Самая старая и почтенная из бабушек согнулась в ужасе.
— Встаньте все. — Солнечный свет, тень и прохладная чистая вода испарились под лучами солнца более могучего. — Вы из… — она пошарила в памяти, проклиная себя за невнимательность., — Черновы в Новом Мерионедде?
— Это так, мадам.
— И вы унижены Компанией… вы забастовщики, я правильно поняла?
Младшая из бабушек отделилась от стаи.
— Госпожа, они вырвали пищу из наших желудков, воду от наших губ, свет от наших глаз и силу от кончиков пальцев, они выгнали нас из дома, так что мы должны или покинуть свои семьи или жить как животные, в жалких хибарах из пластика и картона! Серая Госпожа, мы молим вас — помогите! Молитесь за нас, просите за нас, донесите плач угнетенных до слуха Панарха и пусть они призовут на нас его милость, благословите нас…
— Довольно. — Несдержанная женщина вернулась на место, стыдясь своей вспышки. — Что это такое вы принесли с собой? — Старшая из бабушек подняла уродливую статую повыше.
— Это наша икона, Ясно Дитятко Черновы, которое попущением Благословенной Госпожи спасло наш город от разрушения при падении челнока, вызвав волшебный ветер, который унес опасность прочь.
Таасмин Мандела слышала о чуде в Чернове. Город уцелел, но челнок и находившиеся в нем сто пятьдесят человек испарились при столкновении с землей. Чудо классом повыше могло бы спасти и их тоже, подумала она. Статуя же была исключительно уродливой.
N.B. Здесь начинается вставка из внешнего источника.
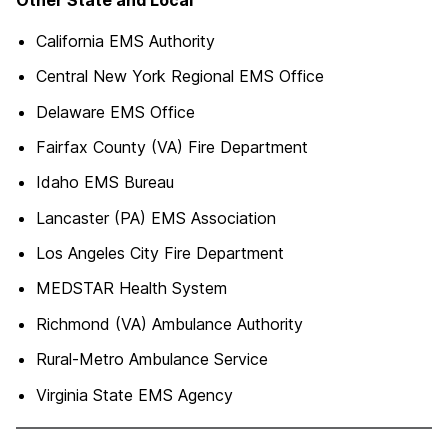
California EMS Authority
Central New York Regional EMS Office
Delaware EMS Office
Fairfax County (VA) Fire Department
Idaho EMS Bureau
Lancaster (PA) EMS Association
Los Angeles City Fire Department
MEDSTAR Health System
Richmond (VA) Ambulance Authority
Rural-Metro Ambulance Service
Virginia State EMS Agency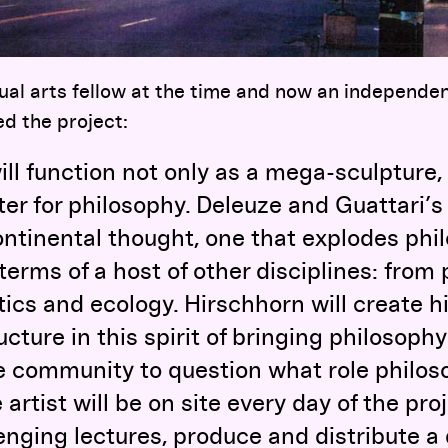
al arts fellow at the time and now an independen
d the project:
will function not only as a mega-sculpture,
er for philosophy. Deleuze and Guattari’s 
ntinental thought, one that explodes phi
 terms of a host of other disciplines: from
ics and ecology. Hirschhorn will create h
cture in this spirit of bringing philosophy 
e community to question what role philos
 artist will be on site every day of the pr
lenging lectures, produce and distribute a 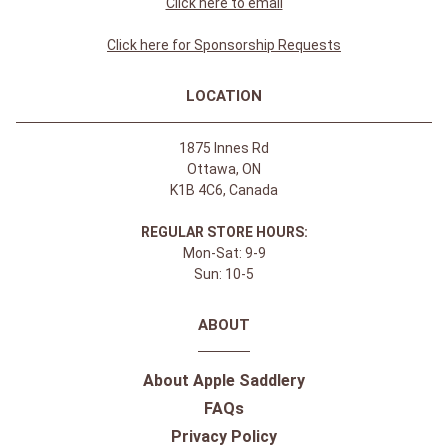
Click here to email
Click here for Sponsorship Requests
LOCATION
1875 Innes Rd
Ottawa, ON
K1B 4C6, Canada
REGULAR STORE HOURS:
Mon-Sat: 9-9
Sun: 10-5
ABOUT
About Apple Saddlery
FAQs
Privacy Policy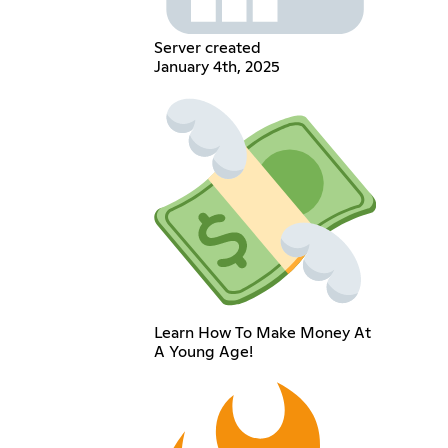
Server created
January 4th, 2025
Learn How To Make Money At
A Young Age!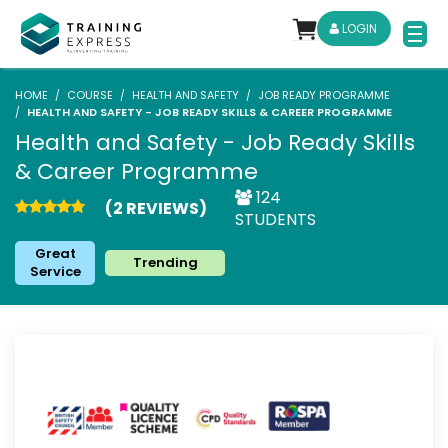
LOGIN
HOME
COURSE
HEALTH AND SAFETY
JOB READY PROGRAMME
HEALTH AND SAFETY - JOB READY SKILLS & CAREER PROGRAMME
Health and Safety - Job Ready Skills
& Career Programme
124
(2 REVIEWS)
STUDENTS
Great
Trending
Service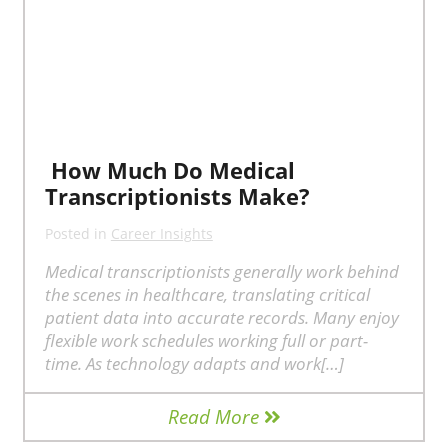
How Much Do Medical
Transcriptionists Make?
Posted in
Career Insights
Medical transcriptionists generally work behind
the scenes in healthcare, translating critical
patient data into accurate records. Many enjoy
flexible work schedules working full or part-
time. As technology adapts and work[…]
Read More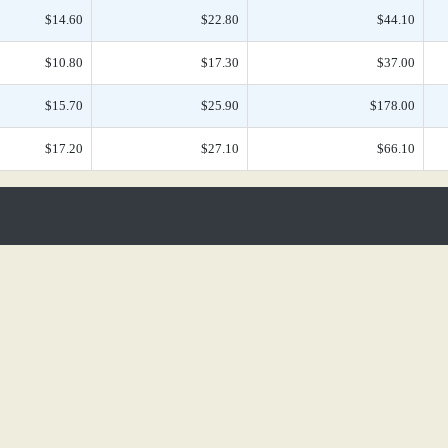
$14.60
$22.80
$44.10
$10.80
$17.30
$37.00
$15.70
$25.90
$178.00
$17.20
$27.10
$66.10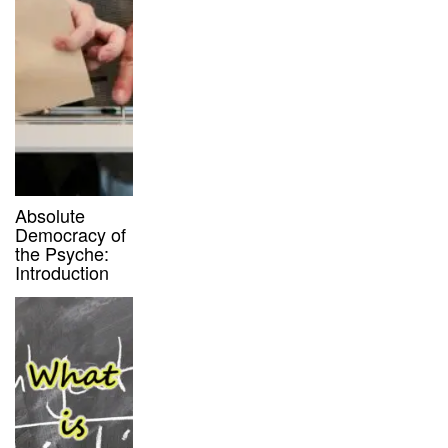
Absolute
Democracy of
the Psyche:
Introduction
— Дайте ее сюда. — Таасмин Манделла протянула к идолу левую руку. Пульсирующие сгустки света заструились из электрических цепей, пронизывающих ее одежды и скопились вокруг левого запястья. Нимб стал таким ярким, что отбросил тени в самые дальние углы зала аудиенций. Она ощутила, как волна невинности захлестывает ее: внутренняя гармония восстановилась в самом сердце, и она почувствовала себя освобожденной и прощенной. Металлические ленты, подобные фрагментам печатных плат, выстрелили из ее левой ладони и облекли Ясно Дитятко Черновы в электронный кокон. Собрание верных в благоговейном трепете наблюдала, как грубая деревянная поверхность идола покрывается пленкой схем. Электрические разряды вспыхивали на его конечностях, сияние ядерного синтеза засверкало в очах, а из уст вырвался поток закодированной машинной ахинеи.
Пресуществления древа в машину свершилось. Паломники пали на колени. Некоторые в страхе покинули базилику. Старухи из Черновы принялись бить поклоны, но Таасмин Манделла остановила их.
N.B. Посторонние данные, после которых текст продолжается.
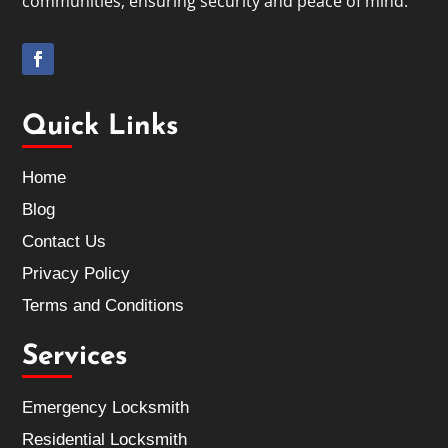
communities, ensuring security and peace of mind.
Quick Links
Home
Blog
Contact Us
Privacy Policy
Terms and Conditions
Services
Emergency Locksmith
Residential Locksmith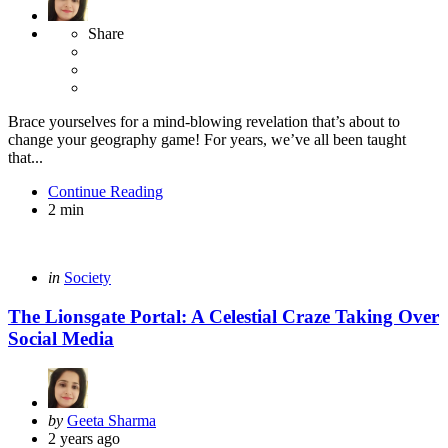
Share
Brace yourselves for a mind-blowing revelation that’s about to
change your geography game! For years, we’ve all been taught
that...
Continue Reading
2 min
Categories
Posted
in
Society
in
The Lionsgate Portal: A Celestial Craze Taking Over
Social Media
Posted
by
Geeta Sharma
by
2 years ago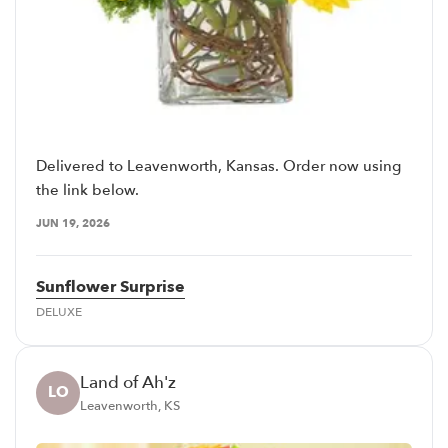
Delivered to Leavenworth, Kansas. Order now using
the link below.
JUN 19, 2026
Sunflower Surprise
DELUXE
Land of Ah'z
LO
Leavenworth, KS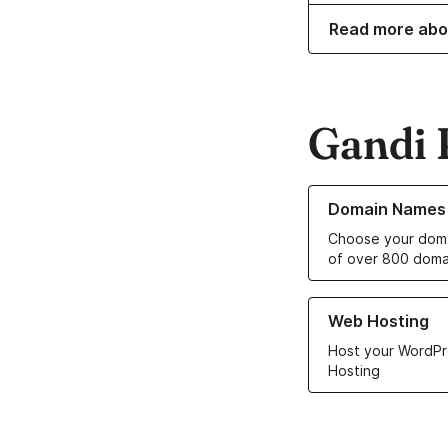
Read more abo
Gandi 
Learn more about o
Domain Names
Choose your doma
of over 800 doma
Learn more about ou
Web Hosting
Host your WordPr
Hosting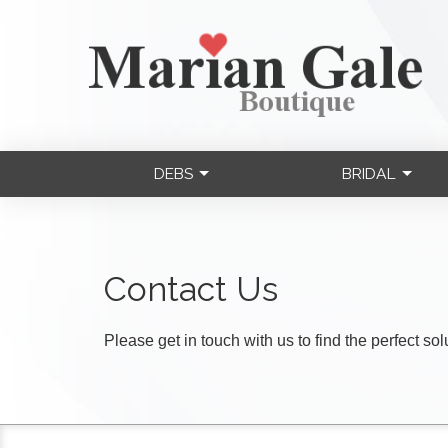
DEBS
BRIDAL
Contact Us
Please get in touch with us to find the perfect so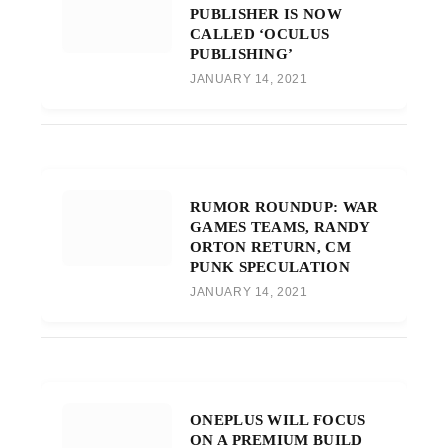
PUBLISHER IS NOW
CALLED ‘OCULUS
PUBLISHING’
JANUARY 14, 2021
RUMOR ROUNDUP: WAR
GAMES TEAMS, RANDY
ORTON RETURN, CM
PUNK SPECULATION
JANUARY 14, 2021
ONEPLUS WILL FOCUS
ON A PREMIUM BUILD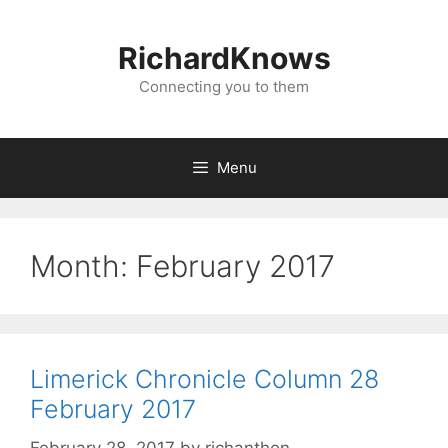
Skip
to
RichardKnows
content
Connecting you to them
Menu
Month:
February 2017
Limerick Chronicle Column 28
February 2017
February 28, 2017
by
richanthon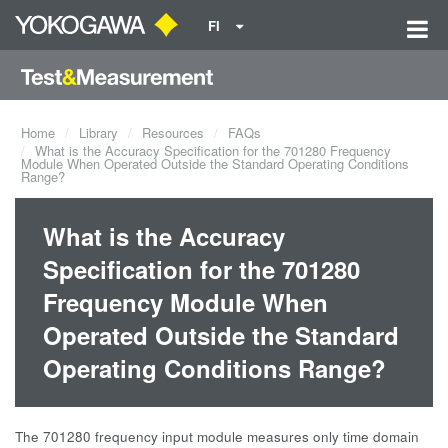
FI
Home
Library
Resources
FAQs
What is the Accuracy Specification for the 701280 Frequency
Module When Operated Outside the Standard Operating Conditions
Range?
What is the Accuracy
Specification for the 701280
Frequency Module When
Operated Outside the Standard
Operating Conditions Range?
The 701280 frequency input module measures only time domain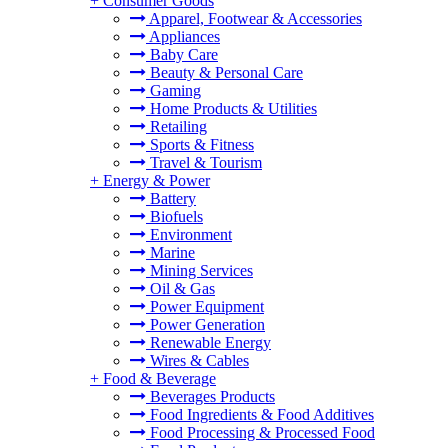
+
Consumer Goods
Apparel, Footwear & Accessories
Appliances
Baby Care
Beauty & Personal Care
Gaming
Home Products & Utilities
Retailing
Sports & Fitness
Travel & Tourism
+
Energy & Power
Battery
Biofuels
Environment
Marine
Mining Services
Oil & Gas
Power Equipment
Power Generation
Renewable Energy
Wires & Cables
+
Food & Beverage
Beverages Products
Food Ingredients & Food Additives
Food Processing & Processed Food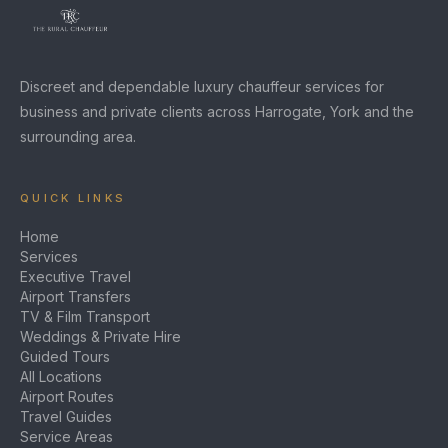
Discreet and dependable luxury chauffeur services for
business and private clients across Harrogate, York and the
surrounding area.
QUICK LINKS
Home
Services
Executive Travel
Airport Transfers
TV & Film Transport
Weddings & Private Hire
Guided Tours
All Locations
Airport Routes
Travel Guides
Service Areas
— Идите и покажите его моему племяннику. Это ответ, которого он ждет. Также передайте ему мое благословение и скажите: Бог на твоей стороне. Вы — не чья‑то собственность. — В приступе священного озорства Таасмин Манделла воздела левую руку, сжав кулак в приветственном жесте Конкордата. Она встала, чтобы все могли увидеть Солидарность Серой Госпожи, затем подобрала полы одежды и сошла с помоста.
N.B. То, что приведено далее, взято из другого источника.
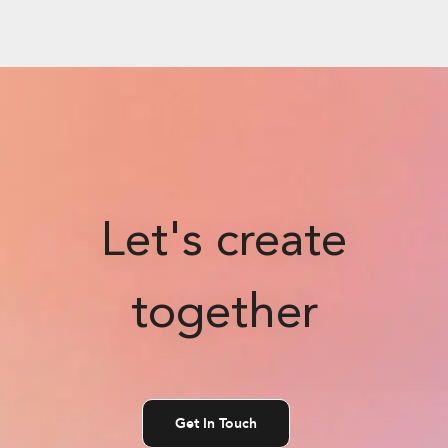
Let's create
together
Get In Touch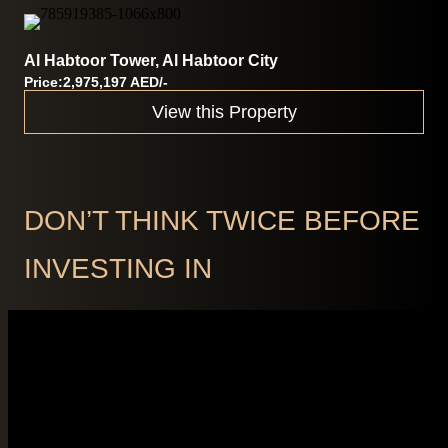
Al Habtoor Tower, Al Habtoor City
Price:2,975,197 AED/-
View this Property
DON’T THINK TWICE BEFORE
INVESTING IN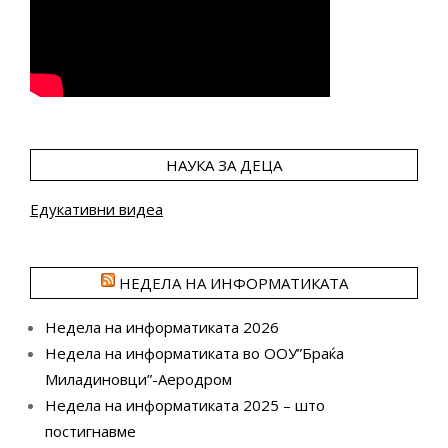
НАУКА ЗА ДЕЦА
Едукативни видеа
НЕДЕЛА НА ИНФОРМАТИКАТА
Недела на информатиката 2026
Недела на информатиката во ООУ”Браќа
Миладиновци”-Аеродром
Недела на информатиката 2025 – што
постигнавме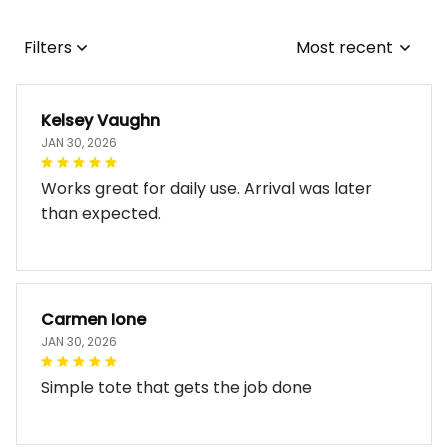
Filters
Most recent
Kelsey Vaughn
JAN 30, 2026
Works great for daily use. Arrival was later
than expected.
Carmen Ione
JAN 30, 2026
Simple tote that gets the job done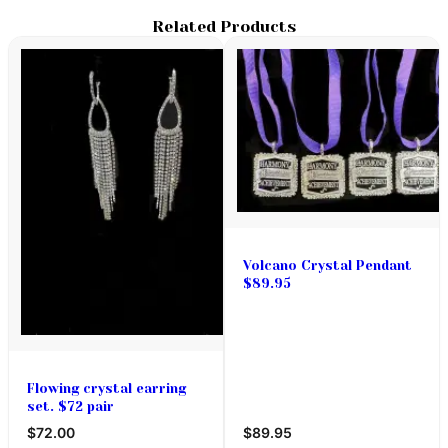
Related Products
Volcano Crystal Pendant
$89.95
Flowing crystal earring
set. $72 pair
$72.00
$89.95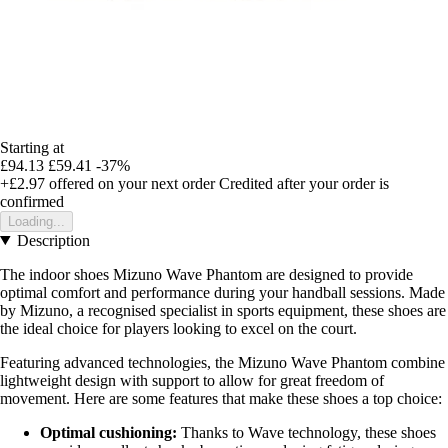
Starting at
£94.13
£59.41
-37%
+£2.97
offered on your next order
Credited after your order is
confirmed
Loading...
Description
The indoor shoes Mizuno Wave Phantom are designed to provide
optimal comfort and performance during your handball sessions. Made
by Mizuno, a recognised specialist in sports equipment, these shoes are
the ideal choice for players looking to excel on the court.
Featuring advanced technologies, the Mizuno Wave Phantom combine
lightweight design with support to allow for great freedom of
movement. Here are some features that make these shoes a top choice:
Optimal cushioning:
Thanks to Wave technology, these shoes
— На сегодня аудиенция закончена, — прокричала она своей бионической сенешали. Она заметила, как та сперва смешалась, а затем поспешила с докладом к Вдохновению Кадиллаку. Ей было все равно. Бог вырвался на волю, война была объявлена, она поступила по совести. Война объявлена, и она счастлива, счастлива, счастлива.
— Я тоже не собственность, — заявила она своему отражению в холодной чистой воде садового пруда.